Items from a data source:

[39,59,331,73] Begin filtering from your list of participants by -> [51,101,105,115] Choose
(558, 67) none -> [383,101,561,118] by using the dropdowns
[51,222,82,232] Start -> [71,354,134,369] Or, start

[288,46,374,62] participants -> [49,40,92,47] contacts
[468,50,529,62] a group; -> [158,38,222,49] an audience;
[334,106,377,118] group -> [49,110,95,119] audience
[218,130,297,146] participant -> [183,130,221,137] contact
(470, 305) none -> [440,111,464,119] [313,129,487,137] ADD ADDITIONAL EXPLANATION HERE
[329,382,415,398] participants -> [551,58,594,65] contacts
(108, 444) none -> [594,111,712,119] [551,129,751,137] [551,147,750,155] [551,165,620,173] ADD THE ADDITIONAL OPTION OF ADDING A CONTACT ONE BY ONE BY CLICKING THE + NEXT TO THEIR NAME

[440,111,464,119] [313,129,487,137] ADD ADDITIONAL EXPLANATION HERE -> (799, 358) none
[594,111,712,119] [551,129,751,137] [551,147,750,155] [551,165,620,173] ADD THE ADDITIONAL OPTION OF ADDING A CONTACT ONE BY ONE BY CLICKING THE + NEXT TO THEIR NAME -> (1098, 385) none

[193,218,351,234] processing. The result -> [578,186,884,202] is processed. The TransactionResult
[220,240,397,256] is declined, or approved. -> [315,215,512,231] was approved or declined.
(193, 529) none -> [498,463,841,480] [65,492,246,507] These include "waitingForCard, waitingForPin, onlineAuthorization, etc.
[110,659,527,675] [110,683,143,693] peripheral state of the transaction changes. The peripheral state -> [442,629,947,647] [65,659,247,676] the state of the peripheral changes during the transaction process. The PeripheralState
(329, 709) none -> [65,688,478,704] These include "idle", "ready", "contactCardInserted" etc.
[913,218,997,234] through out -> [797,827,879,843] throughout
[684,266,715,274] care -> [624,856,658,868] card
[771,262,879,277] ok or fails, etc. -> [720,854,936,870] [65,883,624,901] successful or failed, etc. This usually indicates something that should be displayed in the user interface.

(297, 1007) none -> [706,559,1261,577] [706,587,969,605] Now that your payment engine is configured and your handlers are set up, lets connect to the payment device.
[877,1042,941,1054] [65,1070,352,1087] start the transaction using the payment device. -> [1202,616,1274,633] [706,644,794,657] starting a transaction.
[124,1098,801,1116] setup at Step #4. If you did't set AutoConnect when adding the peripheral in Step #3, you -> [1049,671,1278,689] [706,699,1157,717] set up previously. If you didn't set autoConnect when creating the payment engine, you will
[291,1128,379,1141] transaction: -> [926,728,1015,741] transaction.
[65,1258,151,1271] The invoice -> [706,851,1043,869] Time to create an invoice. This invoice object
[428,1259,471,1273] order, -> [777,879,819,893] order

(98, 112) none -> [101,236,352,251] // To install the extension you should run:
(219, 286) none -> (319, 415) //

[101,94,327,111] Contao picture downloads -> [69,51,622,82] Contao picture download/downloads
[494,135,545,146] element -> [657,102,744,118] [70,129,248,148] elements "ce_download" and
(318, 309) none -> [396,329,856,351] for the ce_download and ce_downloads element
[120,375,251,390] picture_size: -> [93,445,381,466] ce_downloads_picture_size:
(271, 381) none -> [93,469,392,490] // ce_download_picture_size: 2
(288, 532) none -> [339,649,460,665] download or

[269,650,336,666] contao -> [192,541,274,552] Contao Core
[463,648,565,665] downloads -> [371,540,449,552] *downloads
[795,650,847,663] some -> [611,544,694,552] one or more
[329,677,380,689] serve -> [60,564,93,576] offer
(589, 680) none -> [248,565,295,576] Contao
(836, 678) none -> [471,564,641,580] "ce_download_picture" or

> _TASK REQUIREMENTS_
All of the data must be set down again exactly.

> _EXPECTED ANSWER_
[39,59,331,73] Begin filtering from your list of participants by -> [51,101,105,115] Choose
(558, 67) none -> [383,101,561,118] by using the dropdowns
[51,222,82,232] Start -> [71,354,134,369] Or, start

[288,46,374,62] participants -> [49,40,92,47] contacts
[468,50,529,62] a group; -> [158,38,222,49] an audience;
[334,106,377,118] group -> [49,110,95,119] audience
[218,130,297,146] participant -> [183,130,221,137] contact
(470, 305) none -> [440,111,464,119] [313,129,487,137] ADD ADDITIONAL EXPLANATION HERE
[329,382,415,398] participants -> [551,58,594,65] contacts
(108, 444) none -> [594,111,712,119] [551,129,751,137] [551,147,750,155] [551,165,620,173] ADD THE ADDITIONAL OPTION OF ADDING A CONTACT ONE BY ONE BY CLICKING THE + NEXT TO THEIR NAME

[440,111,464,119] [313,129,487,137] ADD ADDITIONAL EXPLANATION HERE -> (799, 358) none
[594,111,712,119] [551,129,751,137] [551,147,750,155] [551,165,620,173] ADD THE ADDITIONAL OPTION OF ADDING A CONTACT ONE BY ONE BY CLICKING THE + NEXT TO THEIR NAME -> (1098, 385) none

[193,218,351,234] processing. The result -> [578,186,884,202] is processed. The TransactionResult
[220,240,397,256] is declined, or approved. -> [315,215,512,231] was approved or declined.
(193, 529) none -> [498,463,841,480] [65,492,246,507] These include "waitingForCard, waitingForPin, onlineAuthorization, etc.
[110,659,527,675] [110,683,143,693] peripheral state of the transaction changes. The peripheral state -> [442,629,947,647] [65,659,247,676] the state of the peripheral changes during the transaction process. The PeripheralState
(329, 709) none -> [65,688,478,704] These include "idle", "ready", "contactCardInserted" etc.
[913,218,997,234] through out -> [797,827,879,843] throughout
[684,266,715,274] care -> [624,856,658,868] card
[771,262,879,277] ok or fails, etc. -> [720,854,936,870] [65,883,624,901] successful or failed, etc. This usually indicates something that should be displayed in the user interface.

(297, 1007) none -> [706,559,1261,577] [706,587,969,605] Now that your payment engine is configured and your handlers are set up, lets connect to the payment device.
[877,1042,941,1054] [65,1070,352,1087] start the transaction using the payment device. -> [1202,616,1274,633] [706,644,794,657] starting a transaction.
[124,1098,801,1116] setup at Step #4. If you did't set AutoConnect when adding the peripheral in Step #3, you -> [1049,671,1278,689] [706,699,1157,717] set up previously. If you didn't set autoConnect when creating the payment engine, you will
[291,1128,379,1141] transaction: -> [926,728,1015,741] transaction.
[65,1258,151,1271] The invoice -> [706,851,1043,869] Time to create an invoice. This invoice object
[428,1259,471,1273] order, -> [777,879,819,893] order

(98, 112) none -> [101,236,352,251] // To install the extension you should run:
(219, 286) none -> (319, 415) //

[101,94,327,111] Contao picture downloads -> [69,51,622,82] Contao picture download/downloads
[494,135,545,146] element -> [657,102,744,118] [70,129,248,148] elements "ce_download" and
(318, 309) none -> [396,329,856,351] for the ce_download and ce_downloads element
[120,375,251,390] picture_size: -> [93,445,381,466] ce_downloads_picture_size:
(271, 381) none -> [93,469,392,490] // ce_download_picture_size: 2
(288, 532) none -> [339,649,460,665] download or

[269,650,336,666] contao -> [192,541,274,552] Contao Core
[463,648,565,665] downloads -> [371,540,449,552] *downloads
[795,650,847,663] some -> [611,544,694,552] one or more
[329,677,380,689] serve -> [60,564,93,576] offer
(589, 680) none -> [248,565,295,576] Contao
(836, 678) none -> [471,564,641,580] "ce_download_picture" or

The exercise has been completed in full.